GIVEN MATERIAL
▼▼▼
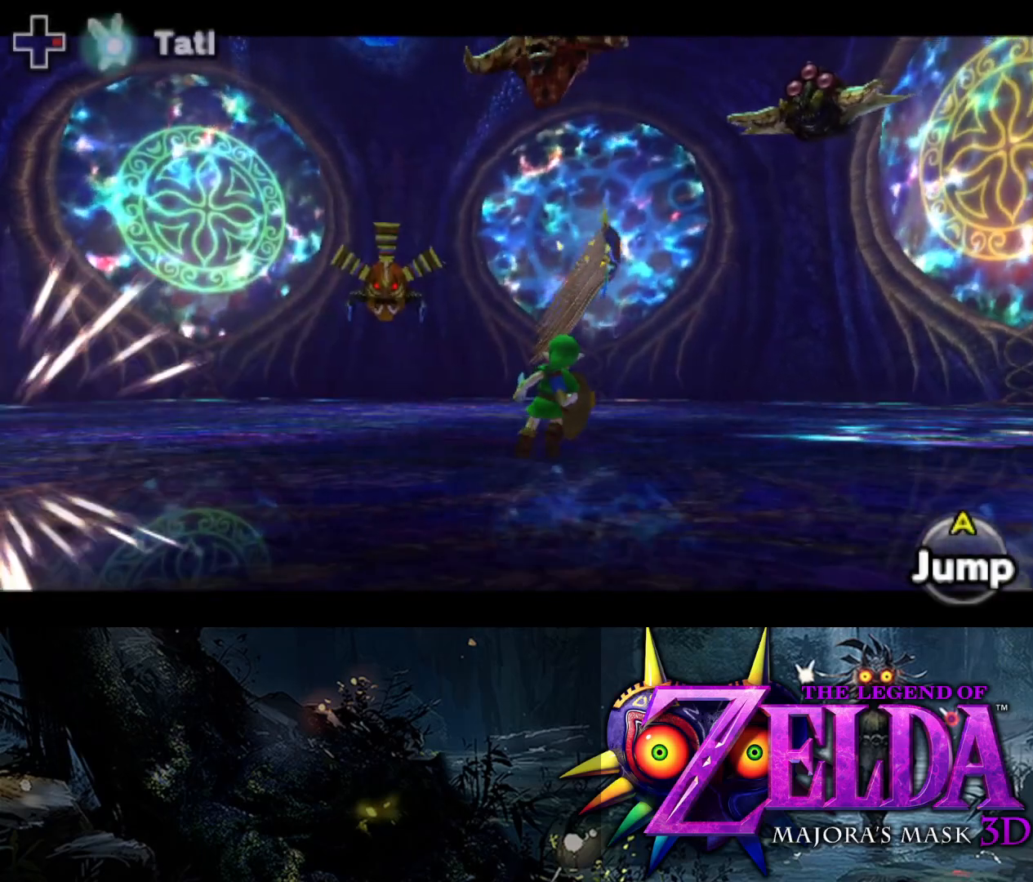
{"buttons": ["L2"], "left_stick": "down", "right_stick": "center", "events": [[217, "left_stick", "down"]]}
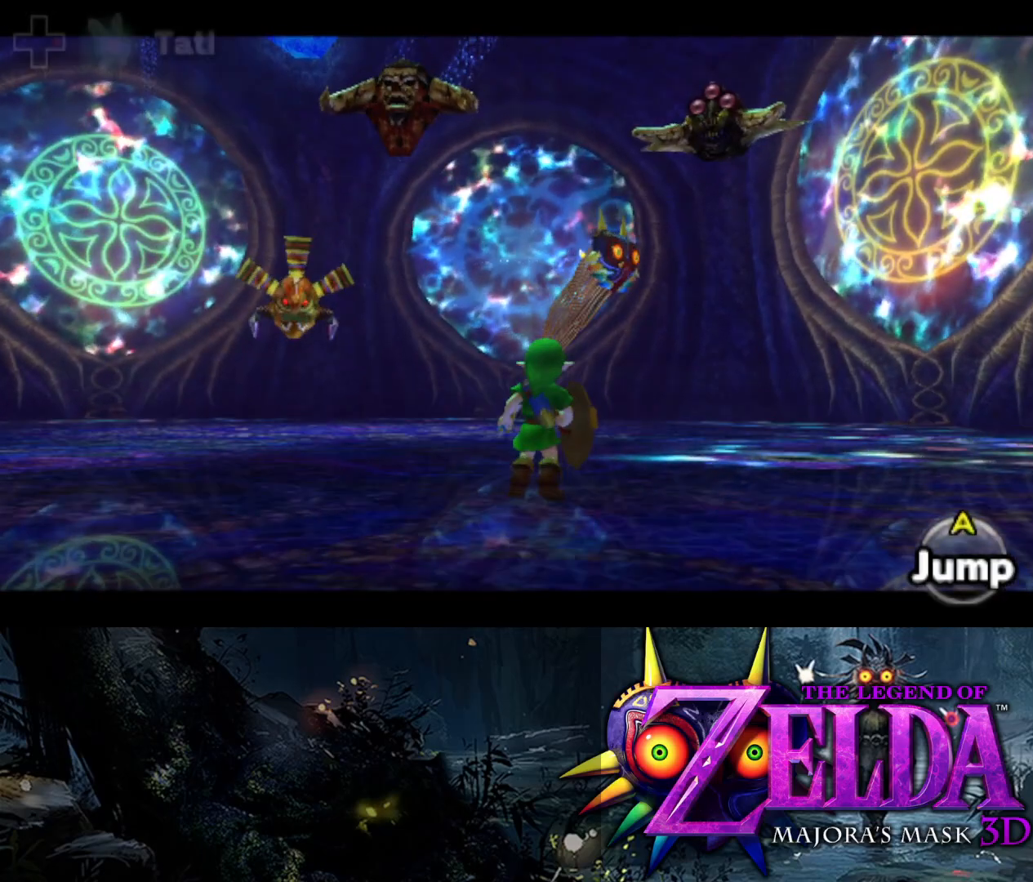
{"buttons": ["L2"], "left_stick": "down-left", "right_stick": "center", "events": [[167, "left_stick", "down-left"]]}
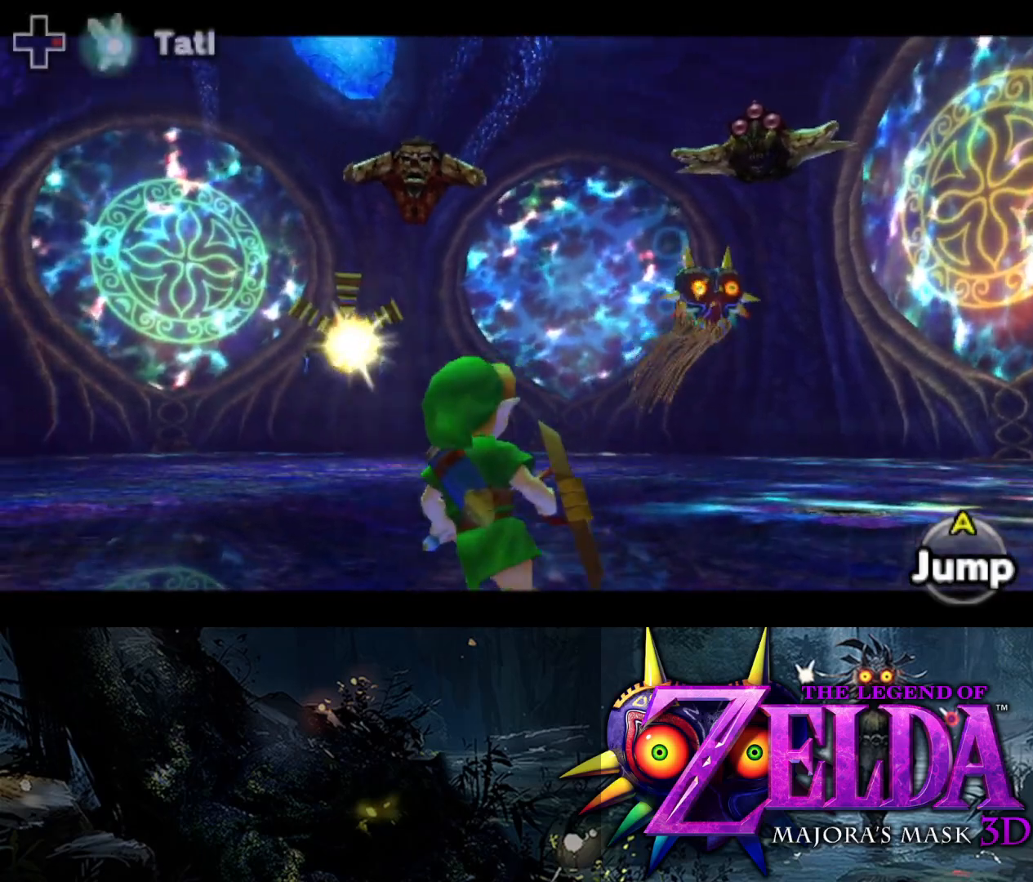
{"buttons": ["L2"], "left_stick": "left", "right_stick": "center", "events": [[183, "left_stick", "left"]]}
▲▲▲
Transcribe all the data word for word; the images stay out.

FINAL ANSWER
{"buttons": ["L2"], "left_stick": "down", "right_stick": "center", "events": [[217, "left_stick", "down"]]}
{"buttons": ["L2"], "left_stick": "down-left", "right_stick": "center", "events": [[167, "left_stick", "down-left"]]}
{"buttons": ["L2"], "left_stick": "left", "right_stick": "center", "events": [[183, "left_stick", "left"]]}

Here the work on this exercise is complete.